**WORK TASK:**
A single number is wanted: how many lines of the records below contain the word "down".

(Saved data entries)
# # #

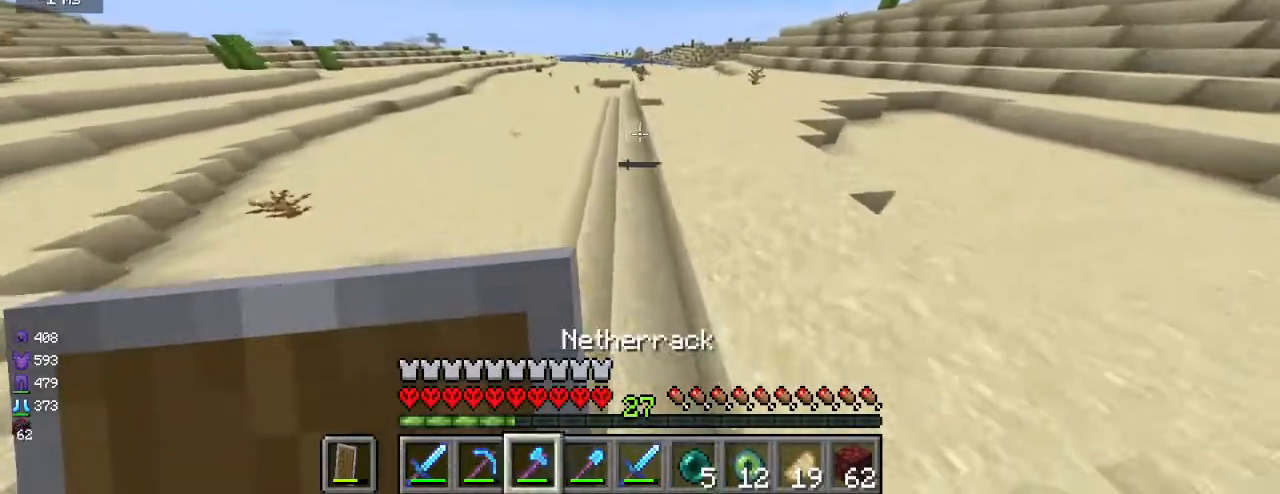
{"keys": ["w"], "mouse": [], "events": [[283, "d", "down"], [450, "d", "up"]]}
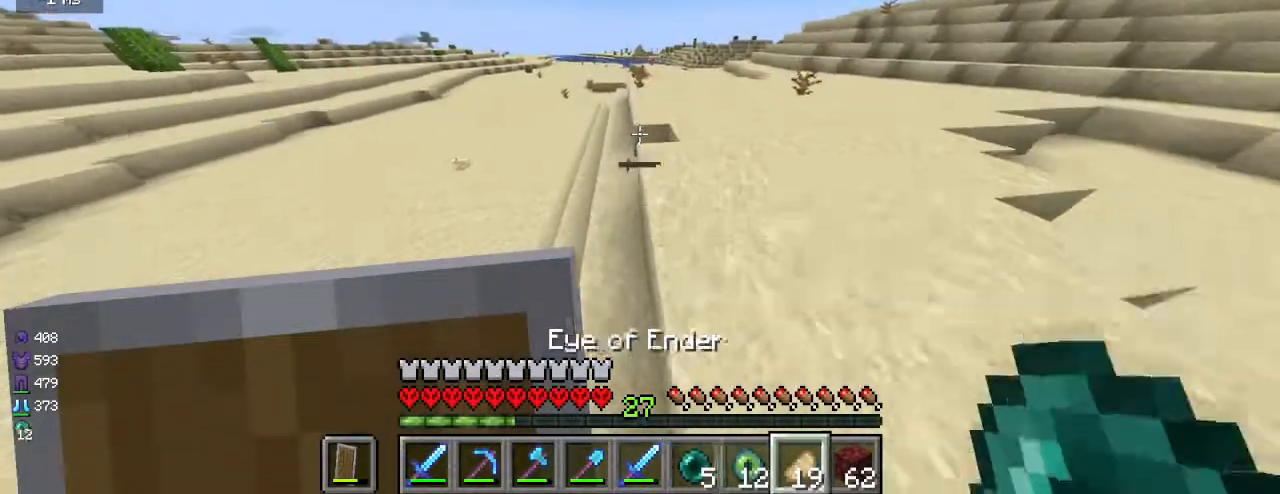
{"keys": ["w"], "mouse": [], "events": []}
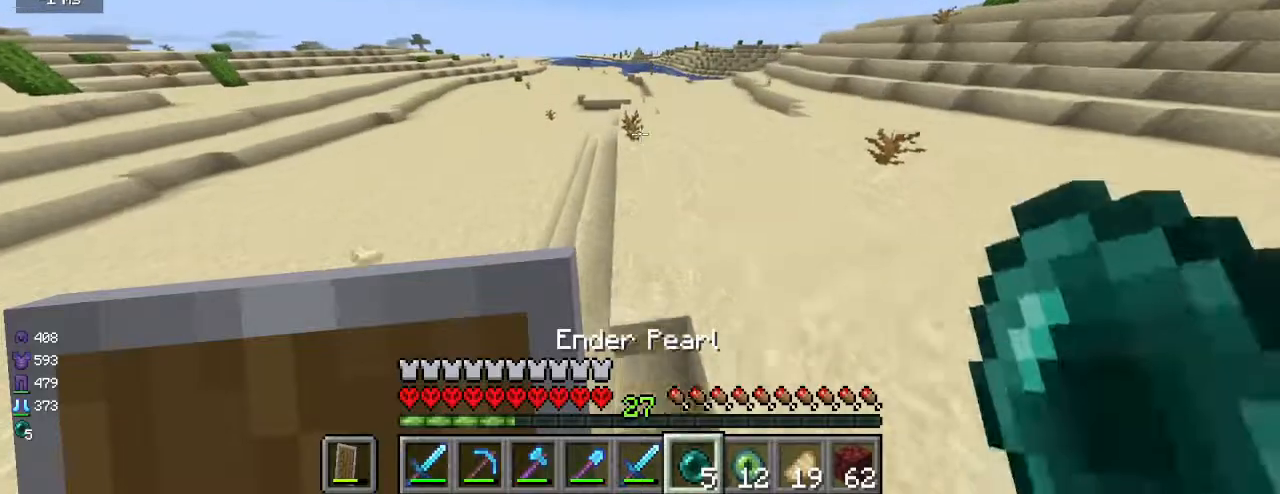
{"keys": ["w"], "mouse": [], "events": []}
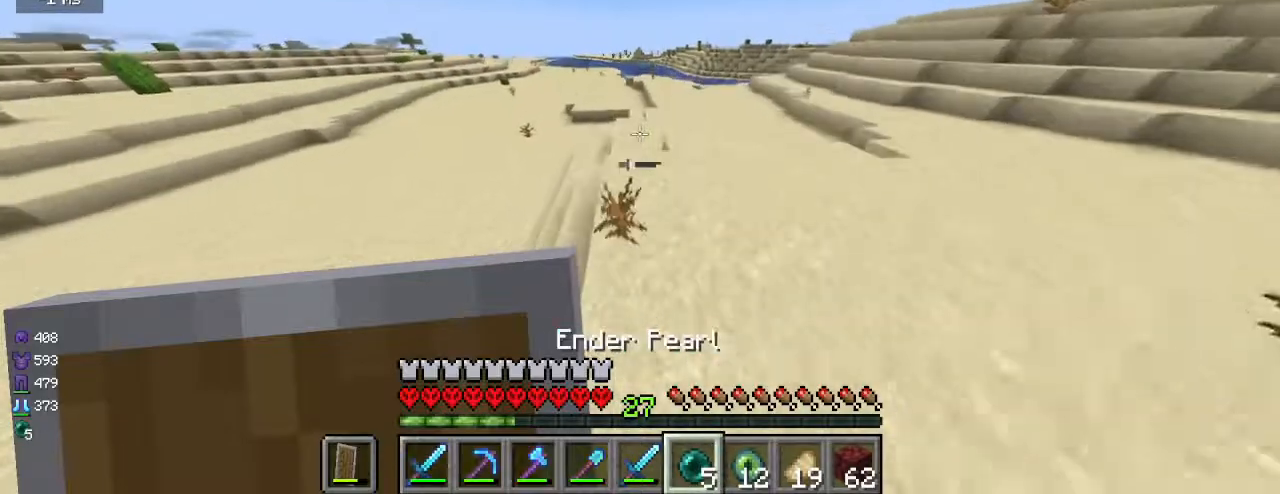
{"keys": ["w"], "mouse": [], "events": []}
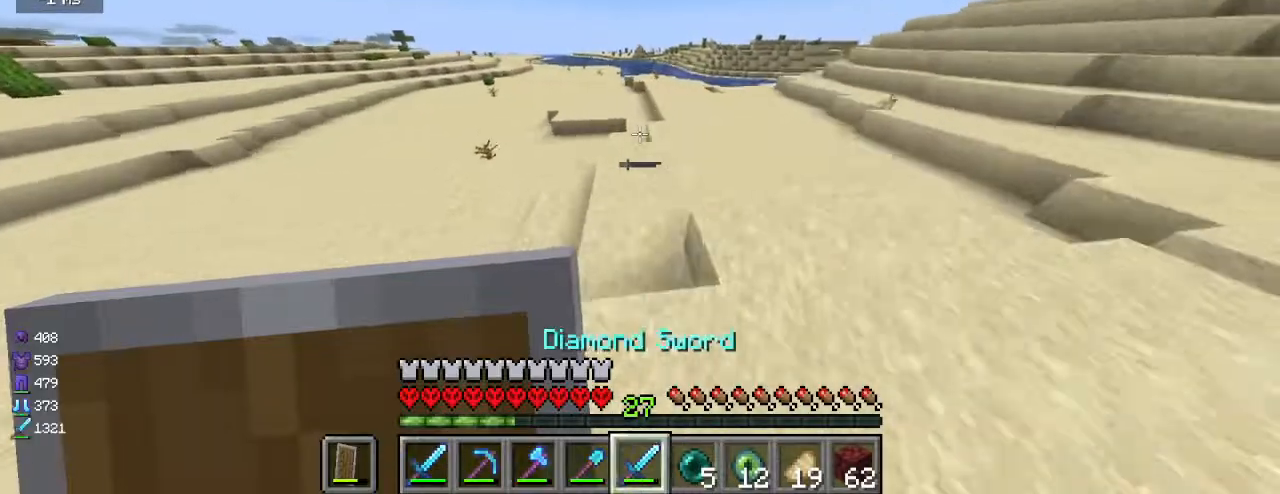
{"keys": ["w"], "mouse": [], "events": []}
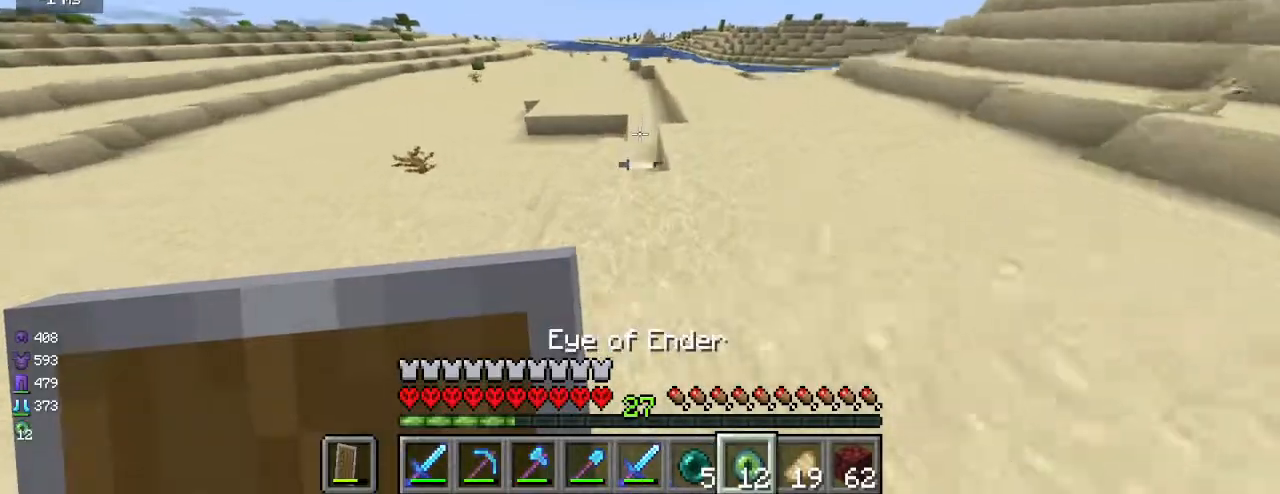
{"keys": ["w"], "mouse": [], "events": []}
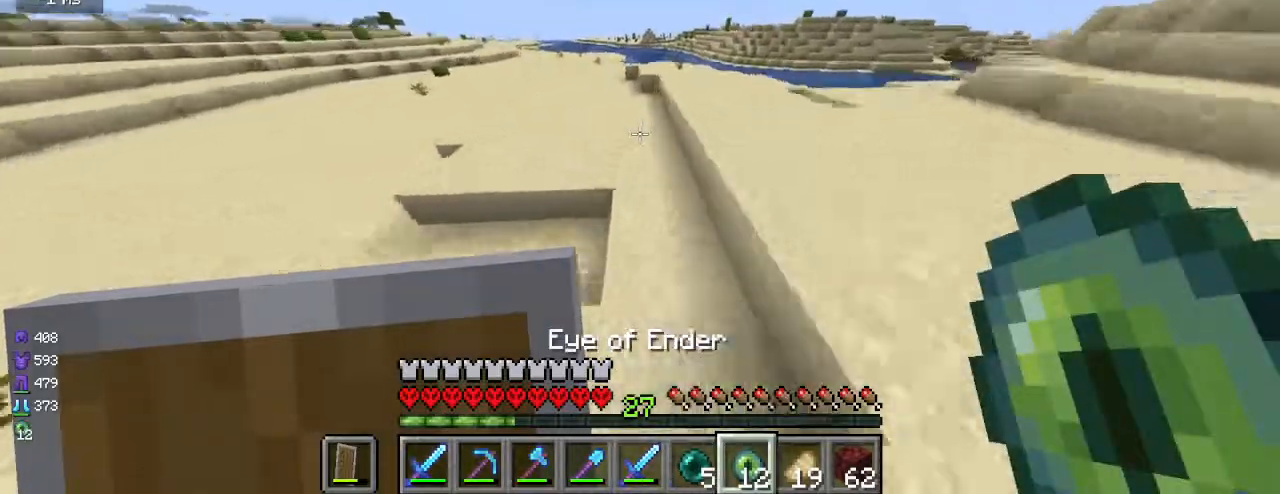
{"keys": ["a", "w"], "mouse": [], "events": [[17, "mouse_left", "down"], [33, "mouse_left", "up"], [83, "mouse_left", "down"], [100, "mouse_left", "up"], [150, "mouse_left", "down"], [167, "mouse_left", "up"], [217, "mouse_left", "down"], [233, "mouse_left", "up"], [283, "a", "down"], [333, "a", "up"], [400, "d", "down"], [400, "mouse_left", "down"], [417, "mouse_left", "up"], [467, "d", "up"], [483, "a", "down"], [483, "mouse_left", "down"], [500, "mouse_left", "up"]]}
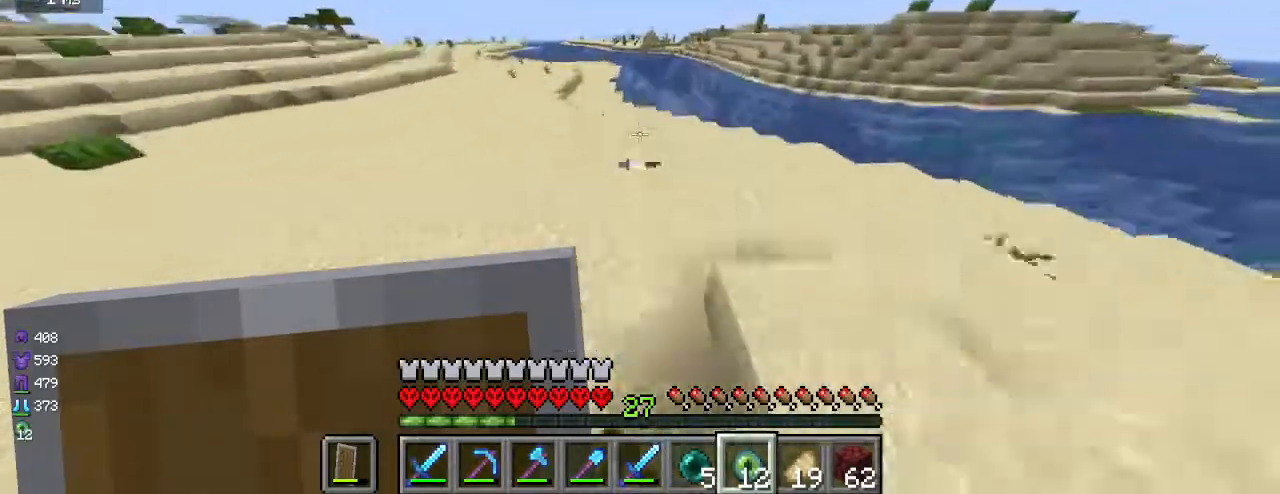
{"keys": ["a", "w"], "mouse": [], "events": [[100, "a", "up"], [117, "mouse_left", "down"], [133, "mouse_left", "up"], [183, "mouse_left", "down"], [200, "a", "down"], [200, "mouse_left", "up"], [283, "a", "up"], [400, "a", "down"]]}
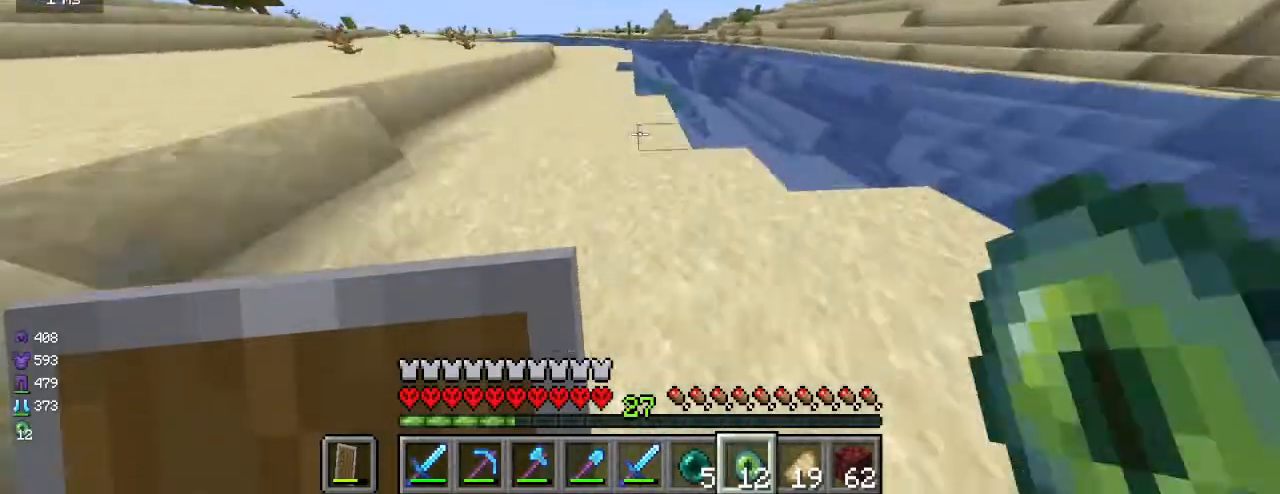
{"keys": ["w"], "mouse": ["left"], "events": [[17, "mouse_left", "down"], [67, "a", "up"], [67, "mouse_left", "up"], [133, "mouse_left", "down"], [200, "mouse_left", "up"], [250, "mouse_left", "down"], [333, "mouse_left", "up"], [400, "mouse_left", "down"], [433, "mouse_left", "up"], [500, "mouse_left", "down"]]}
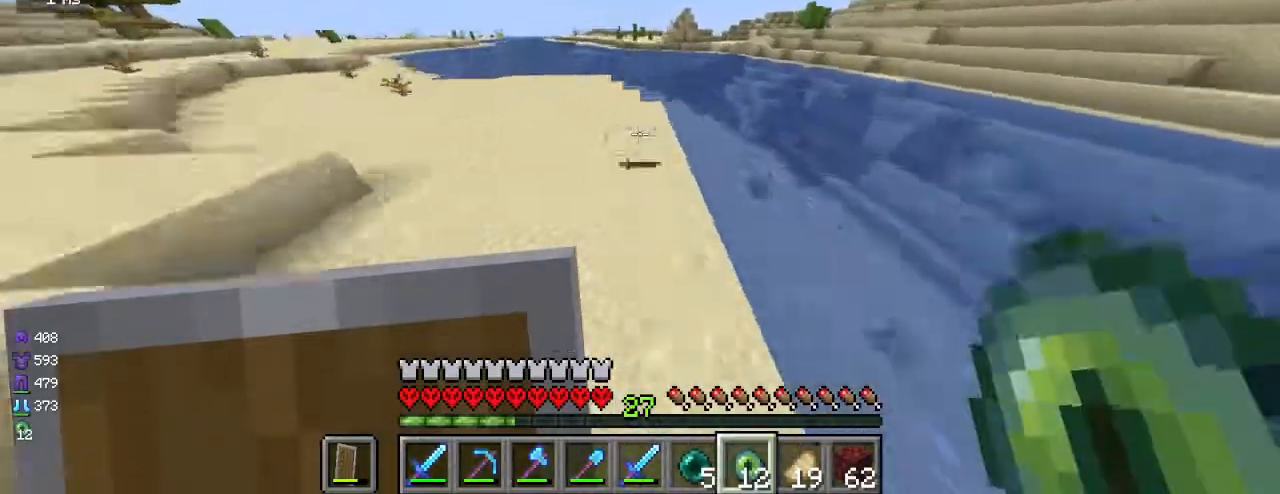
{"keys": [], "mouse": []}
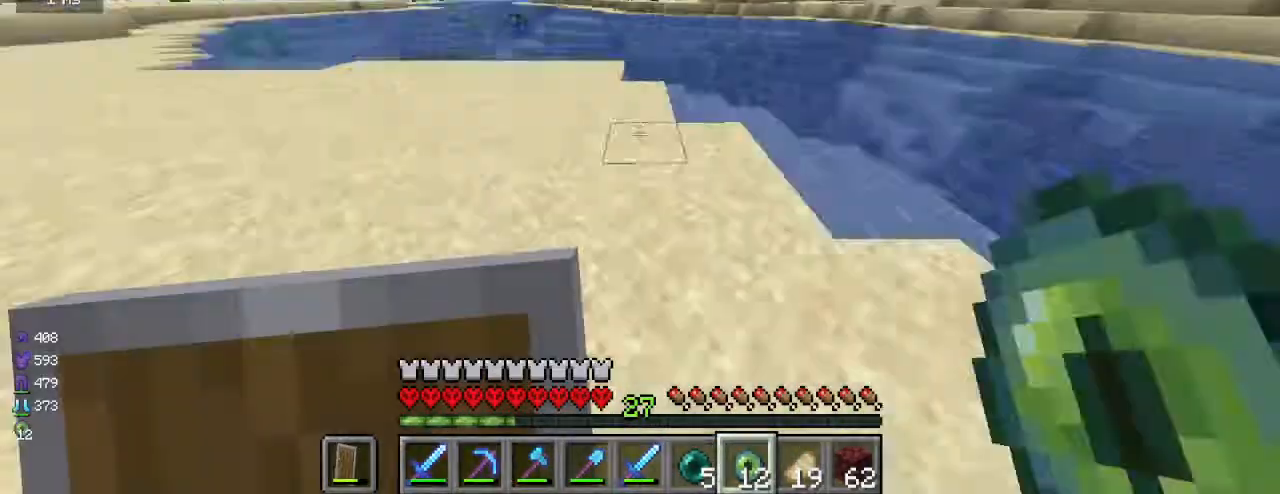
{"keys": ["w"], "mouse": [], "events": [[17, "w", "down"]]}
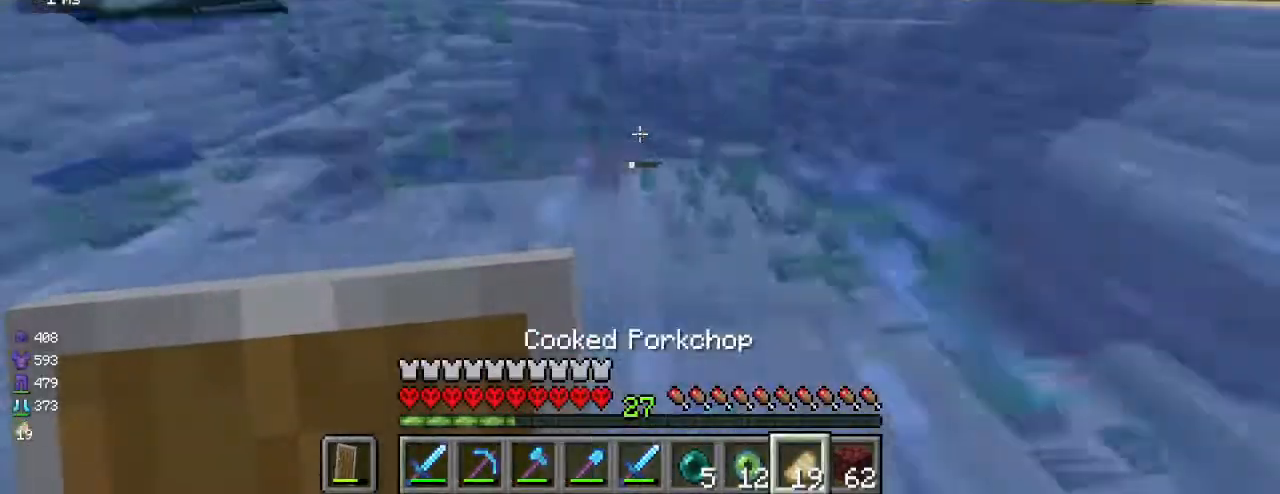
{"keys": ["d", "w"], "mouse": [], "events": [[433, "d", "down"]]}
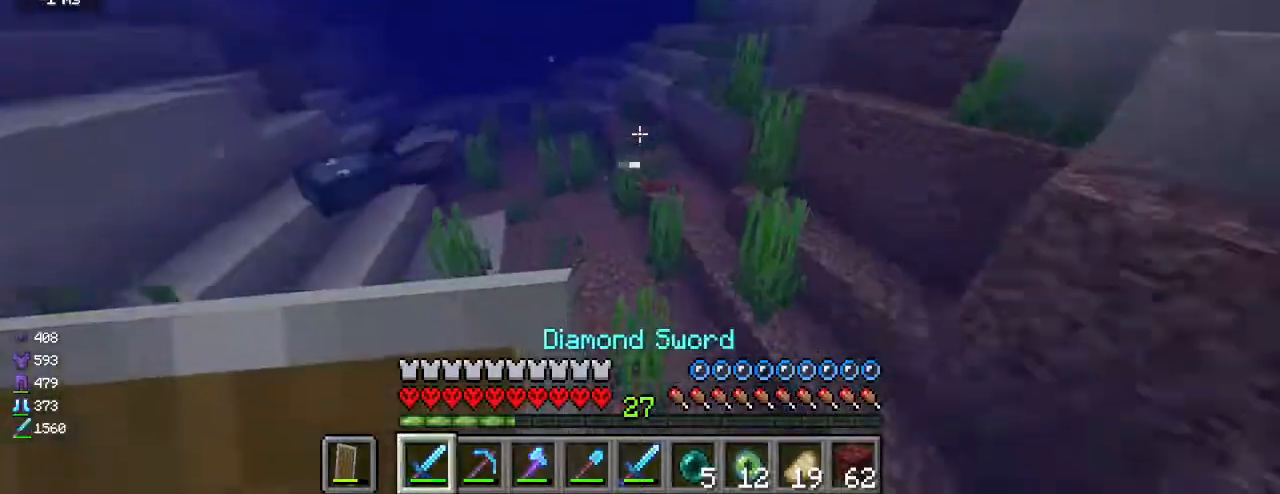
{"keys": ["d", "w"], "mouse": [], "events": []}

# # #

**TASK RESULT:**
6